Вполне возможно, что комментарий Питера Мэйна по поводу философии продаж прекрасно отражает настрой Nintendo на пороге тысячелетия. Это не философия головореза, и в тоне нет ноток в духе «пленных не брать», чем когда-то славилась Nintendo. Теперь же компания спокойно и уверенно обсуждает конкуренцию, которая, кажется, обещает быть честной.
«Очевидно, что мы не продаем предметы первой необходимости, — объясняет Мэйн. — Этот продукт, как мы надеемся, обращается ко всем возрастам, обоим полам и в достаточной степени убедителен, чтобы люди сами выбирали системы Nintendo и игры к ним из того, что их интересует: посещение концертов, фильмов или покупки новой пары обуви. Мы конкурируем с большим количеством людей, но я верю, что, вступая в новое тысячелетие, мы имеем дело с аудиторией, которая уже привыкла к интерактивным развлечениям. Мы много знаем об этом и о том, что именно делает игры привлекательными и увлекательными. Любой, кто хочет просто наживаться на этом, должен бояться позиции Nintendo, поскольку мы не собираемся выходить из этого бизнеса».

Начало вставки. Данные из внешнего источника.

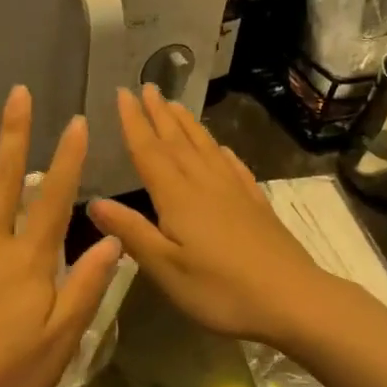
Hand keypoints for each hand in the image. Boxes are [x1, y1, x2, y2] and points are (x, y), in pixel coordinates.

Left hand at [0, 86, 122, 386]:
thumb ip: (86, 287)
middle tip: (19, 92)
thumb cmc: (2, 378)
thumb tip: (113, 240)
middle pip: (3, 177)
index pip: (53, 198)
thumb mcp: (60, 342)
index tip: (75, 122)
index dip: (67, 158)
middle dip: (15, 132)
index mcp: (26, 261)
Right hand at [87, 86, 332, 348]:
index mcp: (178, 197)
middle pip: (178, 142)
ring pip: (206, 148)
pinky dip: (223, 153)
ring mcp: (235, 192)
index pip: (149, 151)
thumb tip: (93, 202)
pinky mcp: (257, 205)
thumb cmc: (221, 289)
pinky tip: (222, 149)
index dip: (134, 122)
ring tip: (176, 105)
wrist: (293, 299)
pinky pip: (235, 168)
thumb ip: (131, 232)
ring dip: (188, 125)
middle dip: (160, 114)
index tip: (122, 93)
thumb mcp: (165, 269)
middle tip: (148, 87)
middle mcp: (205, 184)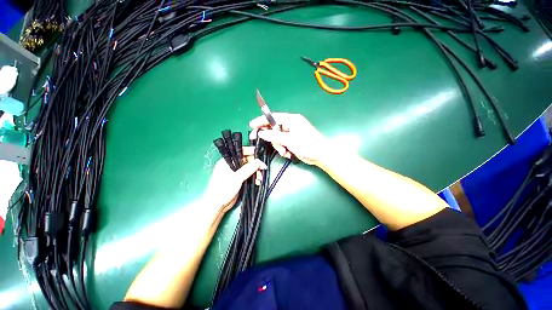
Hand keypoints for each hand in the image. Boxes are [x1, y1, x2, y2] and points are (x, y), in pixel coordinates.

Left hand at [203, 151, 266, 213]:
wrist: (218, 205)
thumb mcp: (236, 178)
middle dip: (255, 165)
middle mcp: (232, 165)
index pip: (241, 152)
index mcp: (227, 161)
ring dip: (256, 172)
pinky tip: (257, 182)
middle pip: (247, 160)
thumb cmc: (223, 189)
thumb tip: (259, 162)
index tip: (259, 155)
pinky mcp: (239, 179)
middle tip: (262, 169)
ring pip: (249, 168)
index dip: (251, 152)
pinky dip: (254, 177)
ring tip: (259, 179)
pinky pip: (249, 175)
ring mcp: (236, 172)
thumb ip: (248, 169)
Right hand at [250, 113, 327, 164]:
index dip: (262, 120)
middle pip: (274, 128)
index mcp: (291, 119)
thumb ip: (274, 136)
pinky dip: (282, 148)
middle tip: (258, 139)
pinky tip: (287, 153)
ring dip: (278, 145)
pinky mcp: (292, 141)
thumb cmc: (307, 144)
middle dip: (270, 137)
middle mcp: (291, 124)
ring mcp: (291, 133)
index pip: (273, 117)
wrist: (320, 155)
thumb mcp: (289, 140)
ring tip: (284, 152)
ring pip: (277, 137)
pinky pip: (282, 143)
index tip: (252, 125)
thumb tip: (261, 133)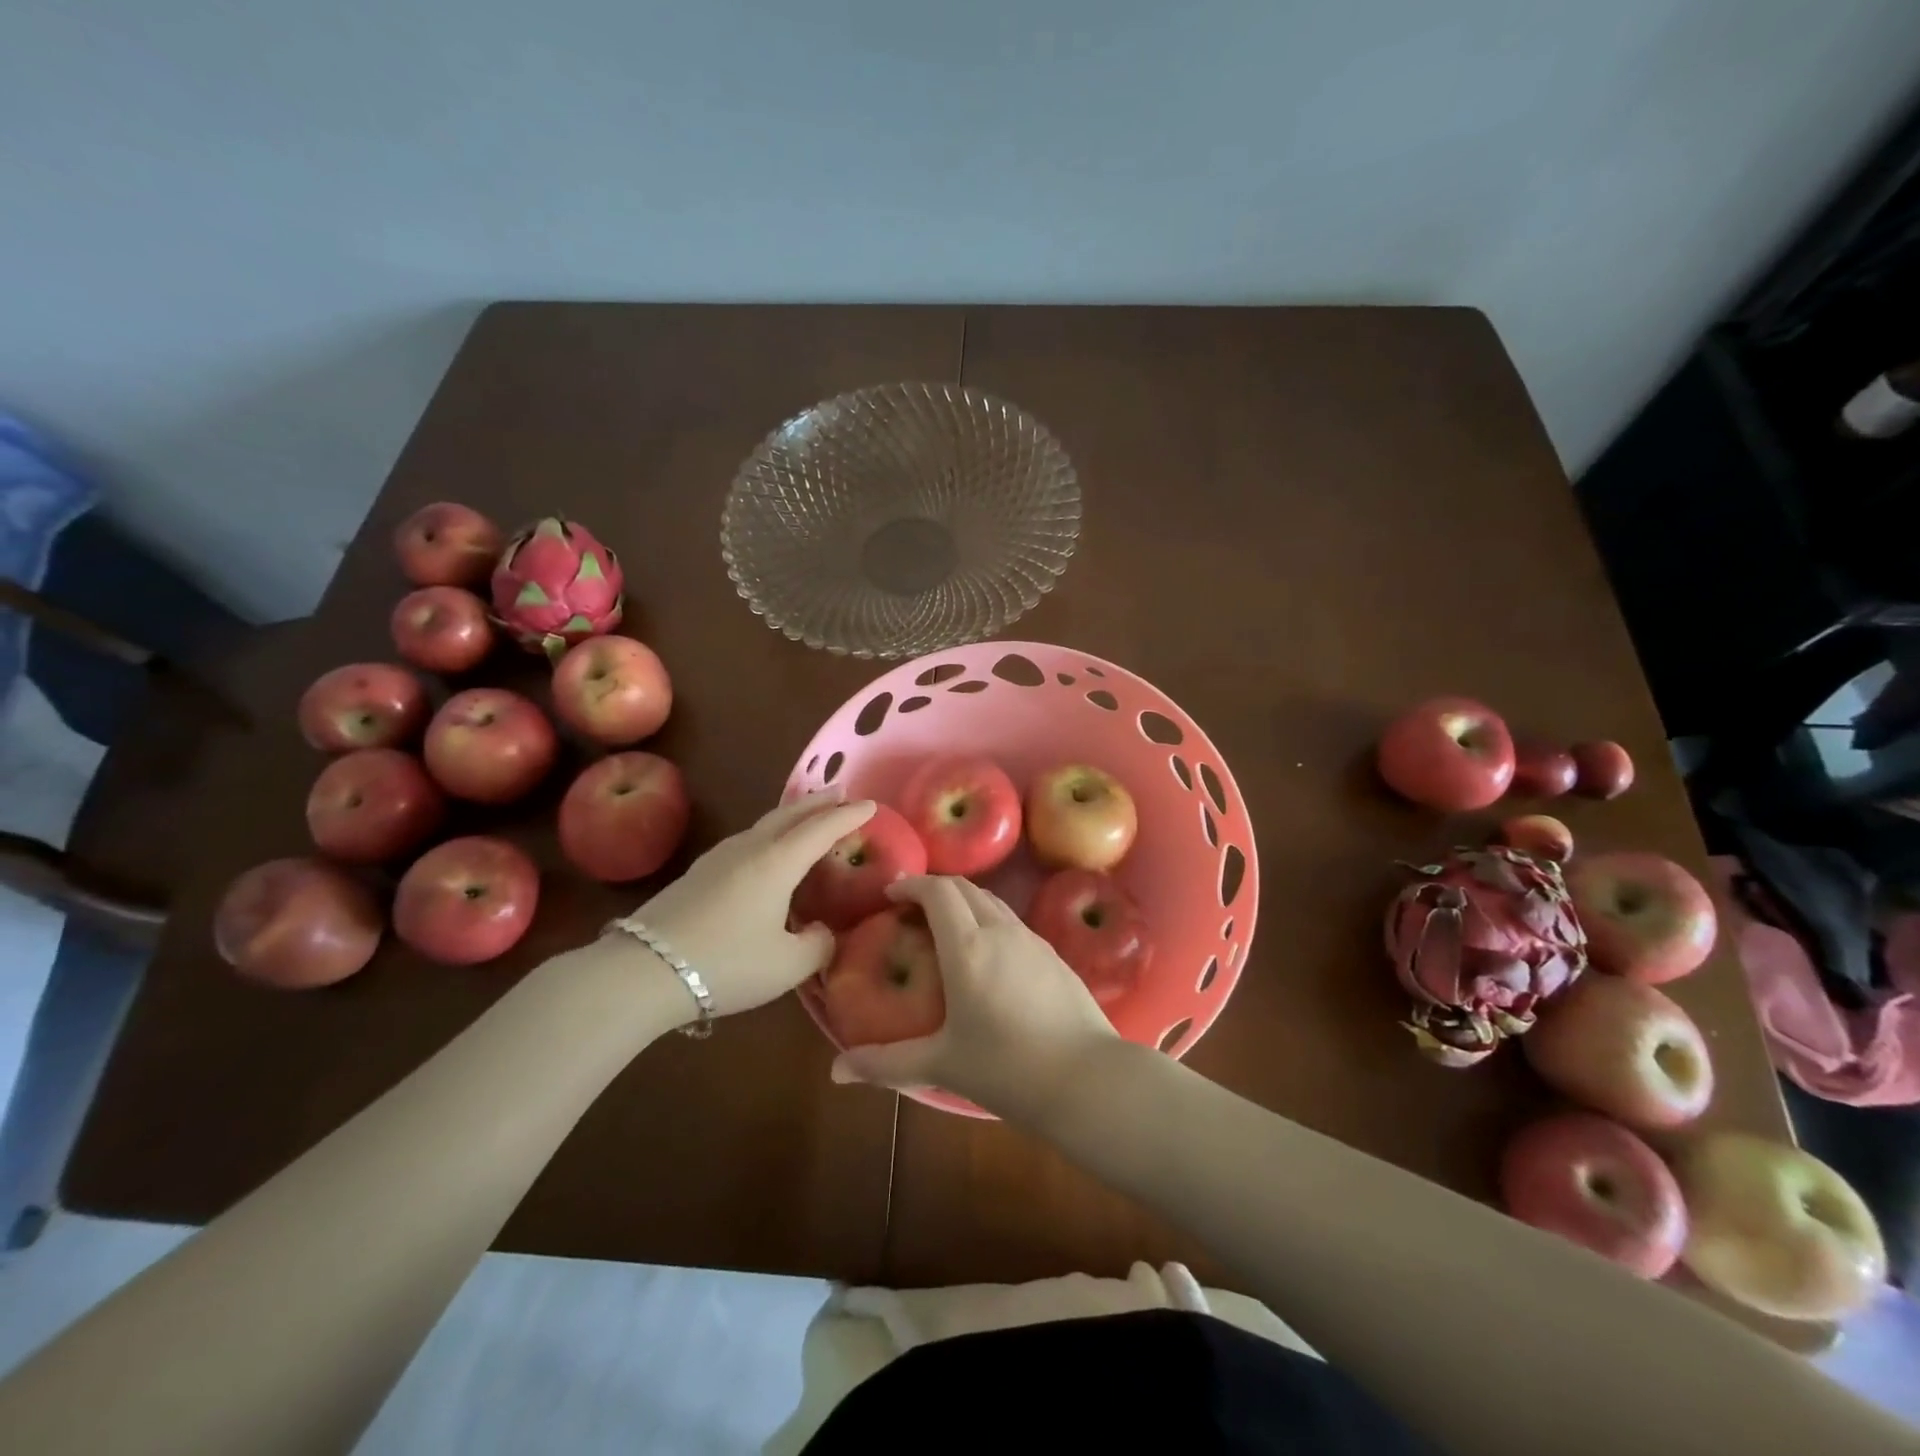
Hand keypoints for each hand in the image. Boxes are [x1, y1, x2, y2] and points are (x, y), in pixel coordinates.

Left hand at [628, 793, 874, 1016]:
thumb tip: (821, 933)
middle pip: (790, 814)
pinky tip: (764, 852)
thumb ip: (818, 945)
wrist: (643, 970)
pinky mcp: (698, 874)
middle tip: (840, 793)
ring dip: (791, 815)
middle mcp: (750, 849)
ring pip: (764, 824)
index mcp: (777, 862)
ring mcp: (719, 858)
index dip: (849, 815)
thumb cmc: (726, 963)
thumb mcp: (788, 965)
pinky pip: (746, 840)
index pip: (822, 829)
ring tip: (806, 817)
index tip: (872, 805)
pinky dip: (769, 834)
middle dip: (819, 802)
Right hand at [830, 875, 1117, 1118]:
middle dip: (935, 889)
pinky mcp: (1054, 954)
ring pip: (992, 901)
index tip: (892, 894)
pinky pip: (1013, 921)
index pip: (938, 891)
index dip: (912, 884)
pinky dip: (989, 919)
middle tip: (912, 909)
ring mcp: (1032, 939)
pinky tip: (987, 954)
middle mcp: (1000, 930)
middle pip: (965, 887)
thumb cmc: (1007, 1069)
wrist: (1088, 1079)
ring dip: (964, 901)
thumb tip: (837, 1072)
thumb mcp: (941, 1065)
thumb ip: (886, 1064)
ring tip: (946, 927)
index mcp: (967, 947)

Проведя в развлекательном бизнесе более века, компания не показывает ни малейших признаков выхода из него, но Говард Линкольн намекает на дальнейшие изменения в структуре организации — на сей раз в меньшей степени из-за улучшения бизнес-структуры, а в большей для обеспечения преемственности. Его воспоминания о тех 16 годах, проведенных в Nintendo, пронизаны сентиментальностью относительно индустрии, чего вряд ли кто ожидал от адвоката, который разбирался в судах с американским правительством и компанией МСА, что приносило ему пьянящие ощущения.
«Я был очень, очень удачлив, и в добавок к этому я хорошо провел время, — говорит Линкольн. — Мне повезло в том смысле, что я встретил такого парня, как Аракава. Мы с ним очень подходим друг другу, были удачливы и успешны. Я был очень счастлив встретить такого парня, как Ямаути, перед которым я испытываю лишь огромное восхищение. Все это было очень и очень весело».
«Конечно же, я не буду сидеть тут вечно. Я думаю, что всему свое время. Я не знаю, насколько долго я задержусь в видеоигровом бизнесе или сколь долго я буду ежедневно ходить на работу в Nintendo. Мне скоро [в феврале 1999 года] будет 59. Возможно, что в течение нескольких следующих лет в моей жизни произойдут изменения, но я действительно любил все, чем я здесь занимался. Это было так весело. Ну это как парни, которые играют за Seattle Marines и которым говорят: „Мы платим вам за то, что вы играете в бейсбол“. То же самое и в видеоигровом бизнесе — это очень весело. И я уверен, что я буду скучать по этому».